Design and Layout: This phase involves creating the visual design of the website. The design should align with the client's brand identity and cater to the preferences of the target audience. The layout, color scheme, fonts, graphics, and images are all designed during this stage. The focus here is on creating an engaging and aesthetically pleasing user interface that also promotes usability and accessibility.
Testing and Quality Assurance: Before the website goes live, it undergoes extensive testing to identify and fix any bugs or errors. The testing process includes functionality testing, usability testing, compatibility testing (across different browsers, devices, and operating systems), performance testing, and security testing. This rigorous quality assurance process ensures that the final product is reliable and delivers a smooth user experience.
Launch, Review, and Maintenance: Once the website passes the testing phase, it's ready for launch. After deployment, the site is closely monitored to address any issues that may arise. The website should also be regularly reviewed and updated to keep it relevant, secure, and functioning optimally. This includes applying updates, adding new content, improving SEO, analyzing user behavior, and making necessary adjustments based on user feedback and performance metrics.
By following this structured process model, web developers can ensure that they produce high-quality, user-friendly websites that meet their clients' objectives and provide value to users.
Discovery Phase: Statement of Need, Request for proposal (RFP) developed
Definition: Response or Proposal, phase concludes with signed contract
Web site development is continuous and iterative. Once a site is launched, it continues to grow and evolve.
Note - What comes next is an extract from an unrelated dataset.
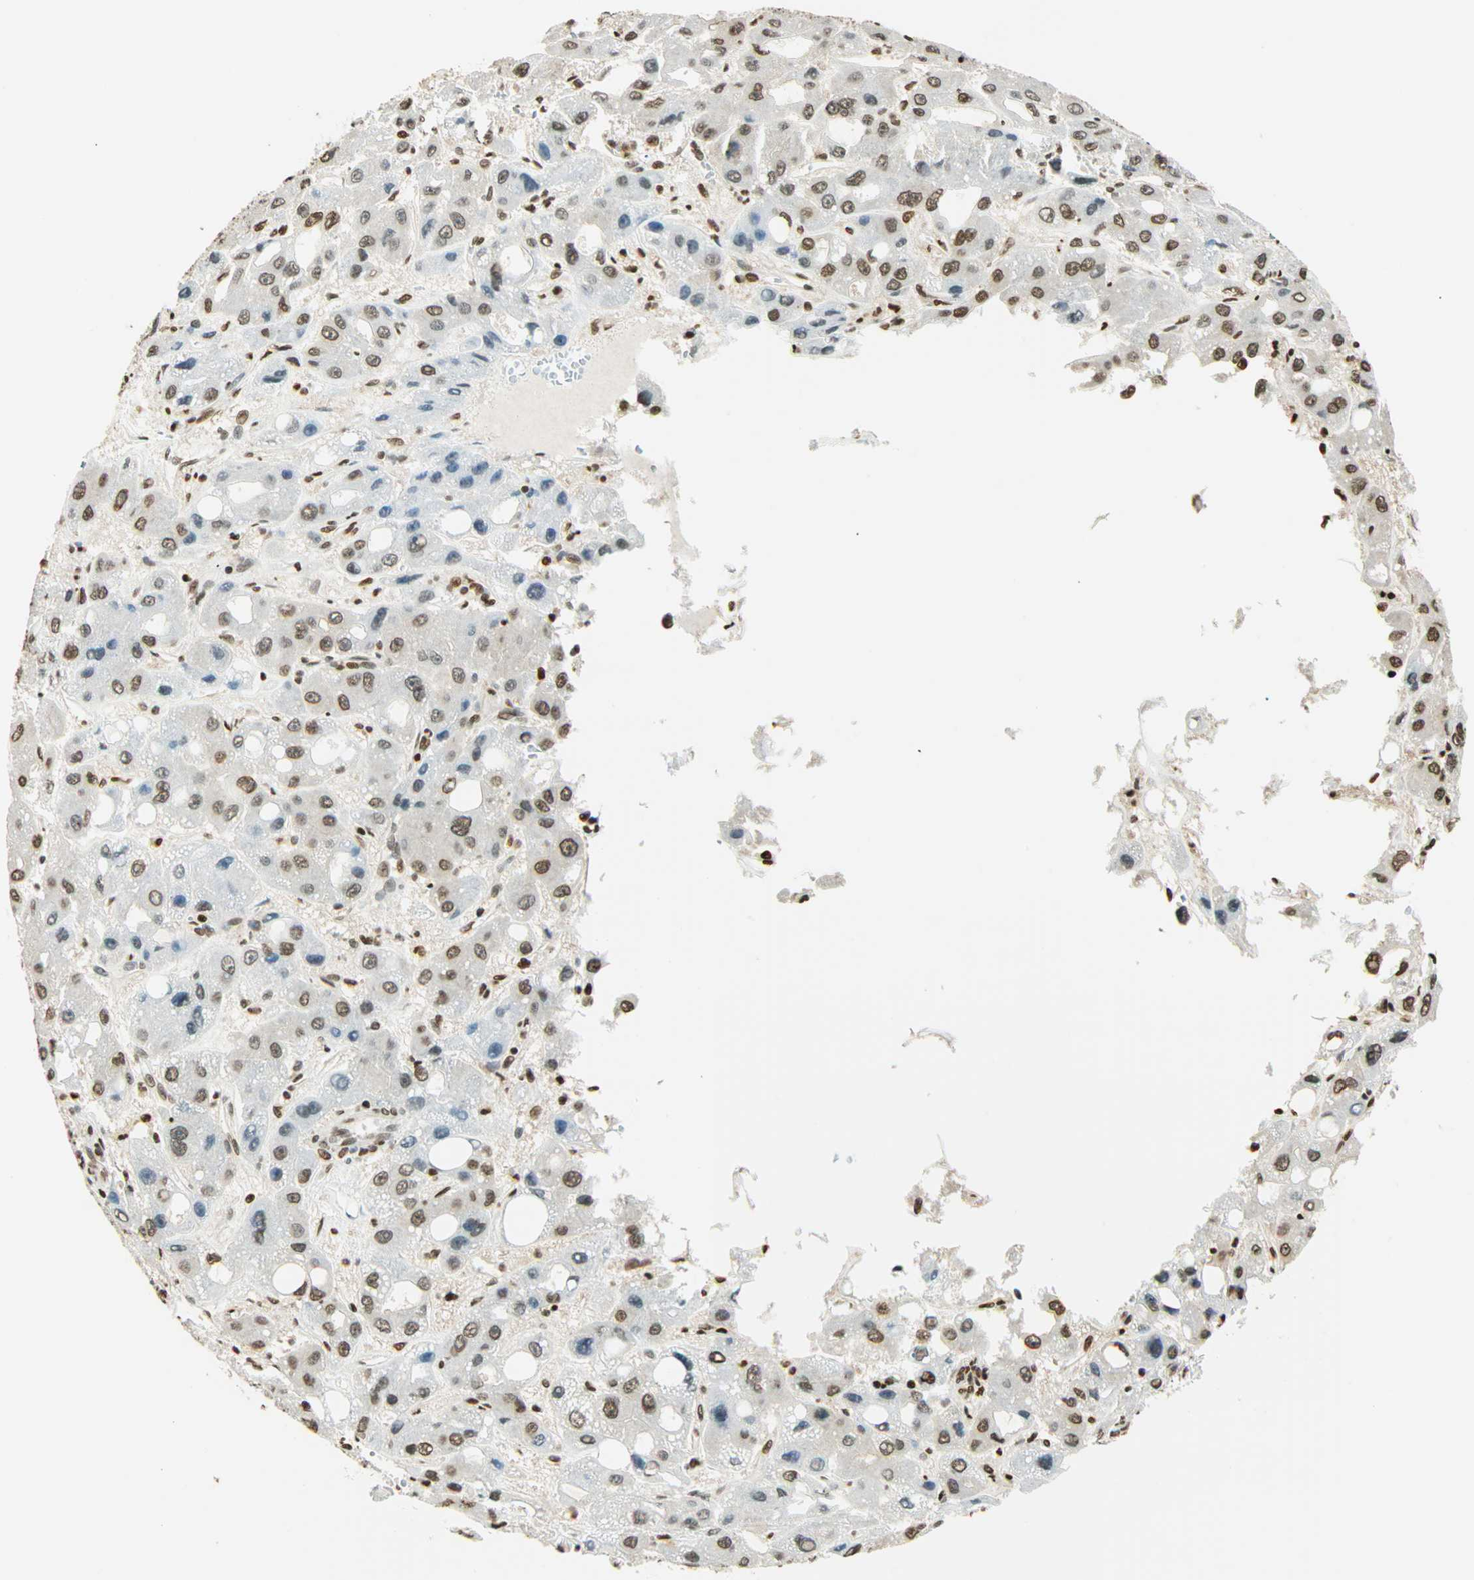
{"staining": {"intensity": "moderate", "quantity": "25%-75%", "location": "nuclear"}, "tissue": "liver cancer", "cell_type": "Tumor cells", "image_type": "cancer", "snomed": [{"axis": "morphology", "description": "Carcinoma, Hepatocellular, NOS"}, {"axis": "topography", "description": "Liver"}], "caption": "A brown stain shows moderate nuclear expression of a protein in human liver cancer (hepatocellular carcinoma) tumor cells.", "gene": "FANCG", "patient": {"sex": "male", "age": 55}}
Each time a component is added to a site, the Web development team is likely to follow an abridged version of the original development process, adding to the original deliverables information about new features. In the process cycle, Post-Delivery loops back to Discovery.
Throughout the "Website Development Process", the web team will work with the various components of the Web Interaction Model. For example, during the Design phase, the team will initially describe the signs and metaphors in a document often referred to as the Creative Brief. The information architecture is detailed in the Navigational Brief and strategies regarding software, hardware, and the network are described in the Requirements Definition and the Design and Architecture Specification.
The following series of images provides a high level model for how the process works:
Discovery comes first, when initial contact between parties is established, and general requirements are assessed.
During the definition phase the client team and design team develop a contract based on client needs and Web team capabilities.
When the needs are defined, the team outlines their ideas in the Design phase.
With approval of the design, the team can proceed to carry out the plan in the Development phase.
The team delivers the finished product to the client in the Delivery phase.
Post delivery completes the procedure with documentation and plans for ongoing maintenance, including site metrics.